Stored data entries:

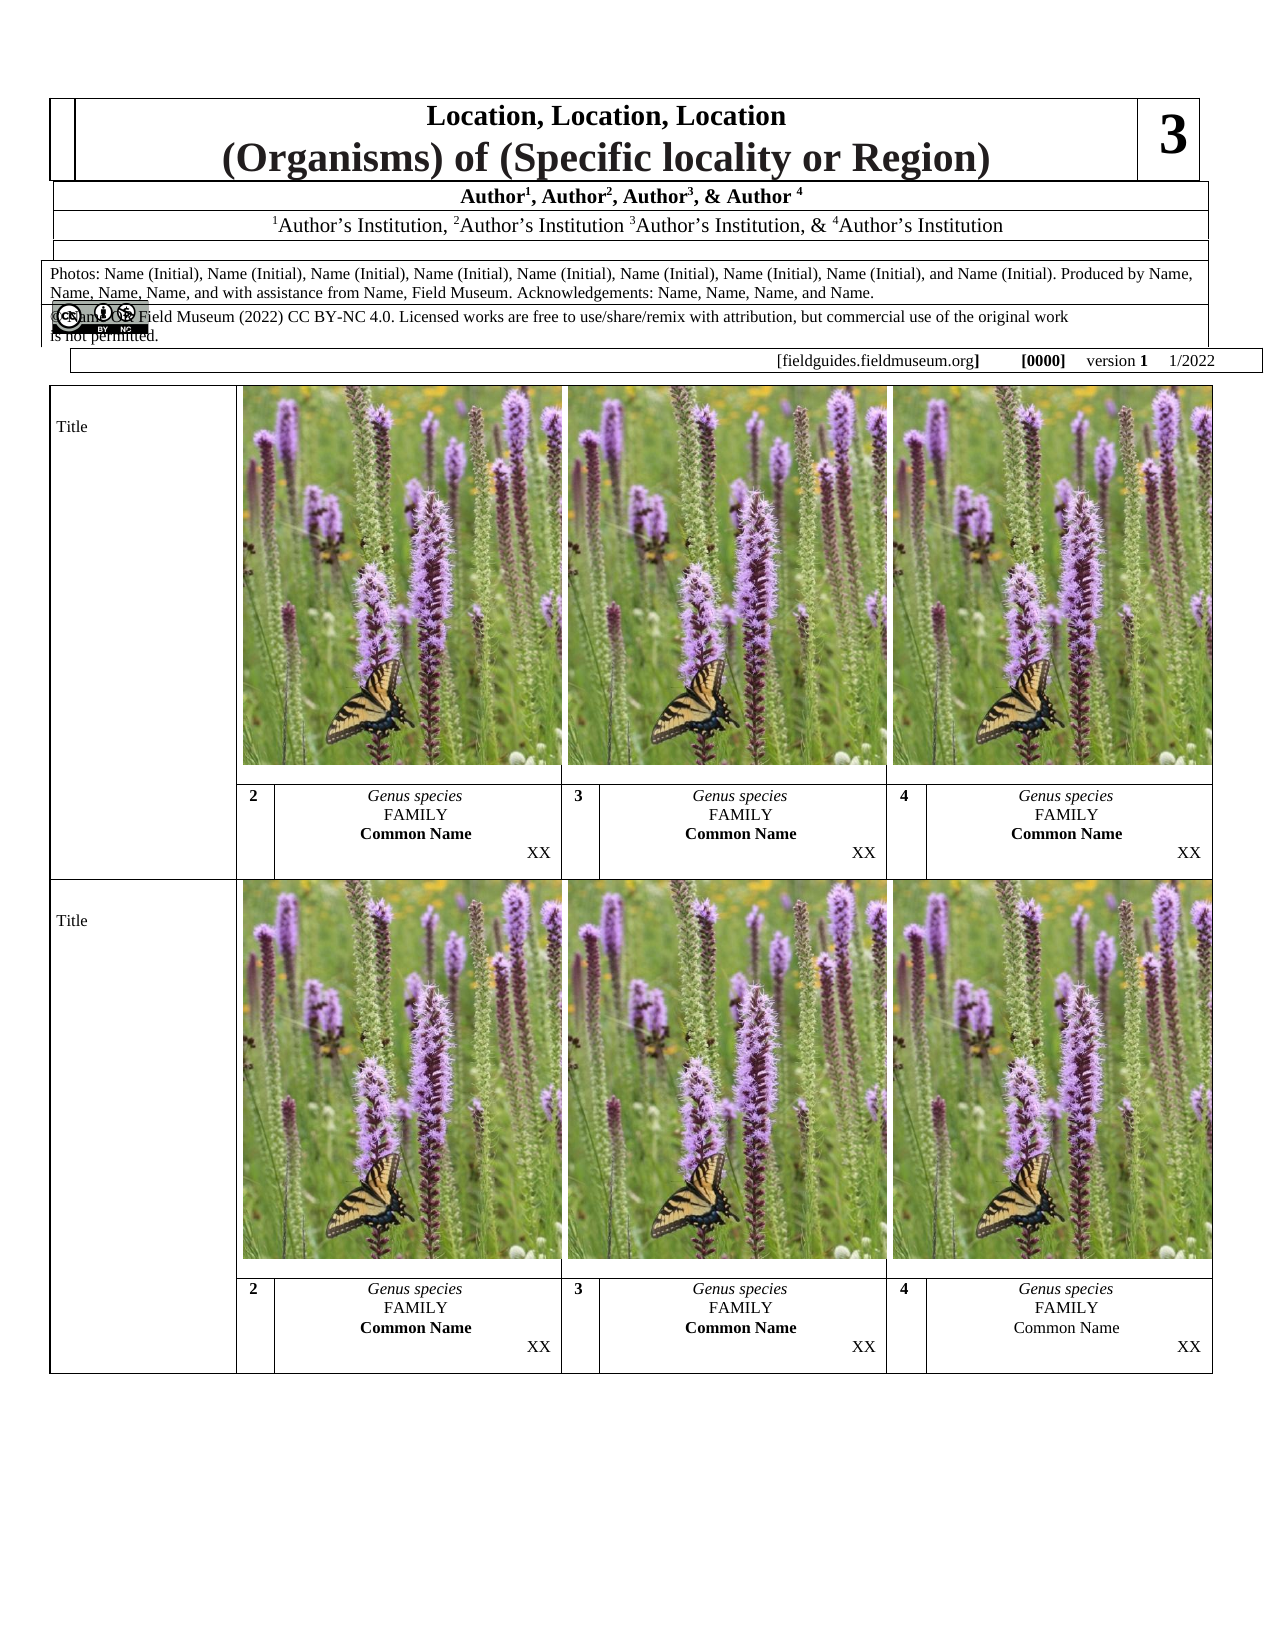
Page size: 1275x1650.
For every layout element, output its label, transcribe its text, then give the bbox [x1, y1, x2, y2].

table_cell [237, 880, 561, 1278]
table_cell 3 [562, 785, 599, 879]
table_cell [887, 880, 1212, 1278]
picture [568, 880, 887, 1259]
picture [893, 880, 1212, 1259]
picture [893, 386, 1212, 765]
table_cell 2 [237, 1279, 274, 1373]
table_header [562, 386, 886, 784]
table_header Title [51, 386, 236, 879]
table_cell Genus species FAMILY Common Name XX [927, 1279, 1212, 1373]
table_cell 4 [887, 785, 926, 879]
picture [52, 305, 149, 334]
table_cell 4 [887, 1279, 926, 1373]
picture [52, 300, 149, 304]
table_cell Genus species FAMILY Common Name XX [600, 1279, 886, 1373]
table_cell Title [51, 880, 236, 1373]
table_cell Genus species FAMILY Common Name XX [927, 785, 1212, 879]
table_cell 3 [562, 1279, 599, 1373]
table_header [887, 386, 1212, 784]
picture [243, 386, 562, 765]
table_cell Genus species FAMILY Common Name XX [275, 1279, 561, 1373]
table_cell Genus species FAMILY Common Name XX [600, 785, 886, 879]
table_cell [562, 880, 886, 1278]
table_cell 2 [237, 785, 274, 879]
picture [243, 880, 562, 1259]
table_cell Genus species FAMILY Common Name XX [275, 785, 561, 879]
table_header [237, 386, 561, 784]
picture [568, 386, 887, 765]
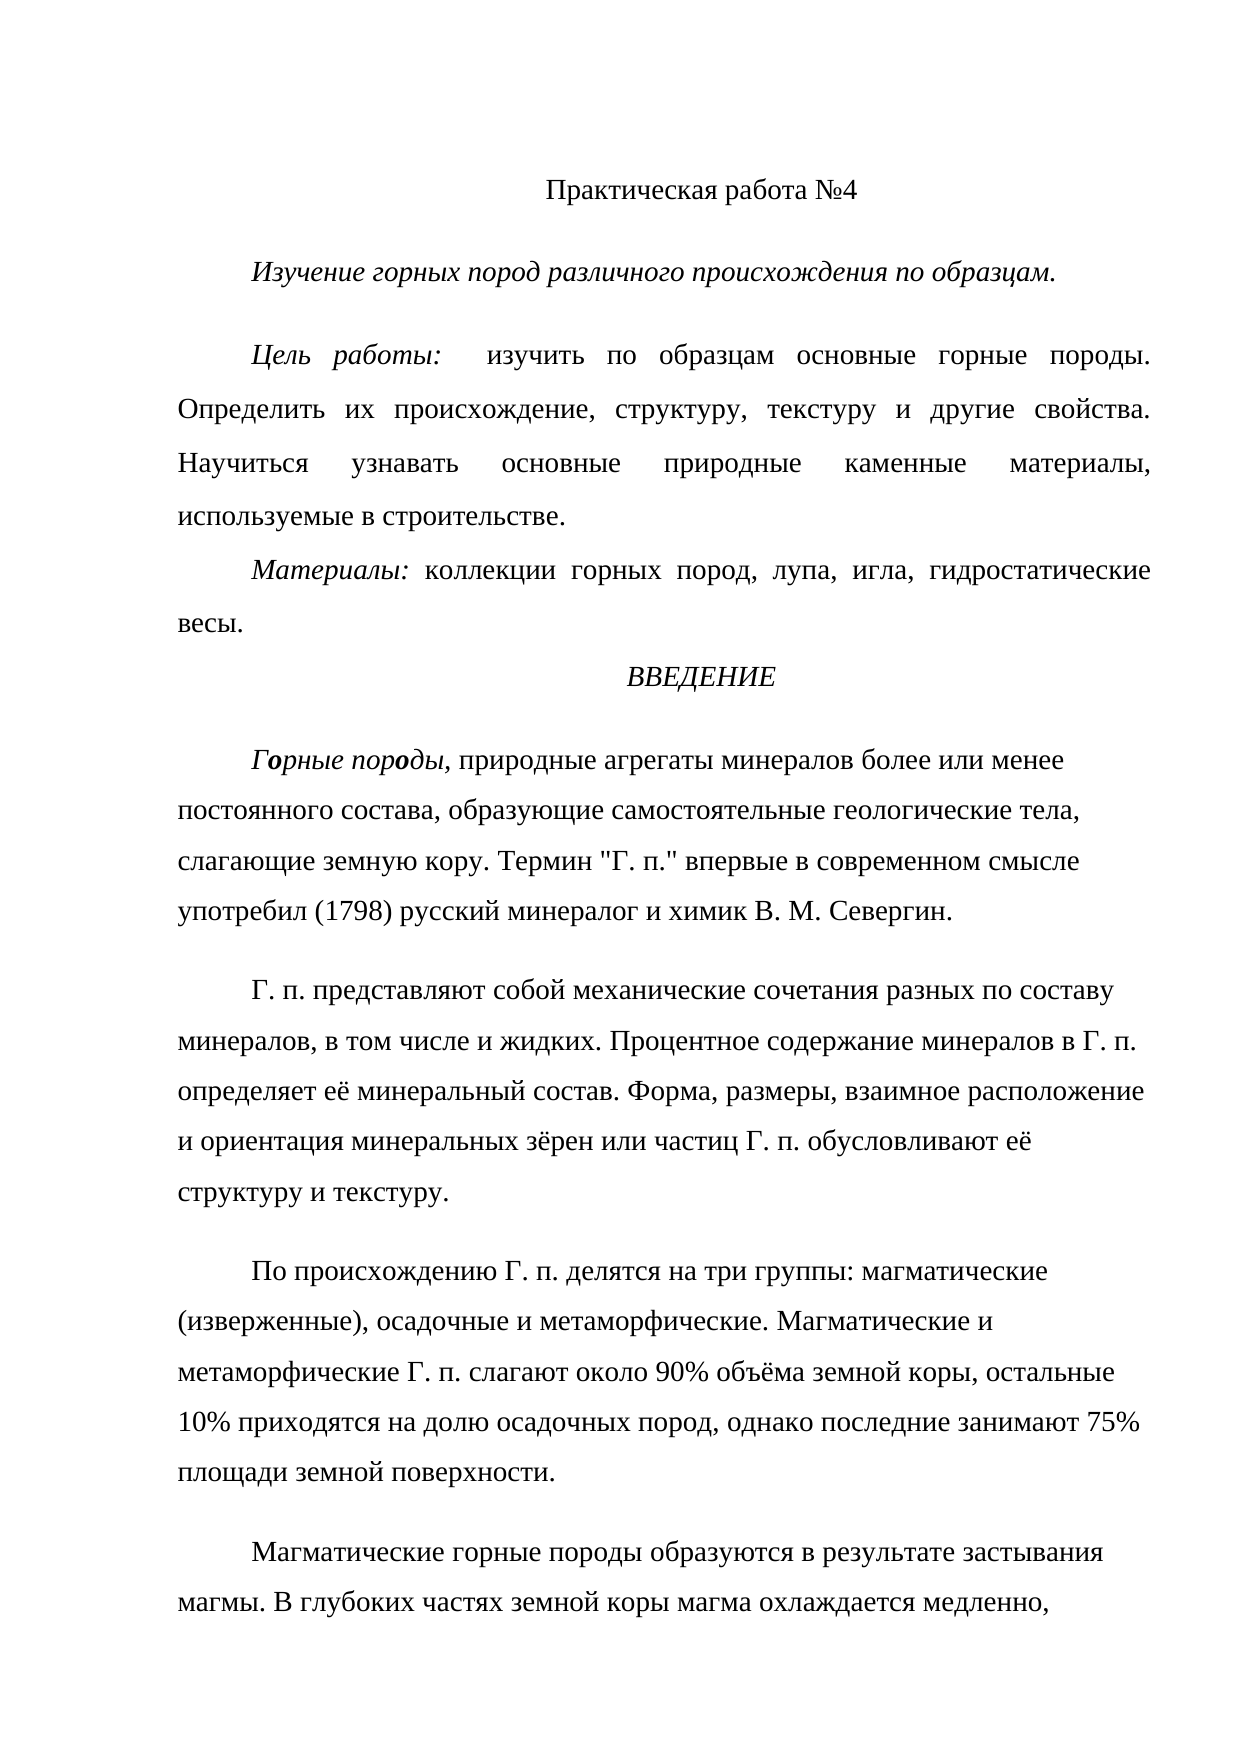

> _PROBLEM TO SOLVE_: Return, from the data, each line where the string "Title" occurs.

> _TASK RESPONSE_:
table_header Title [51, 386, 236, 879]
table_cell Title [51, 880, 236, 1373]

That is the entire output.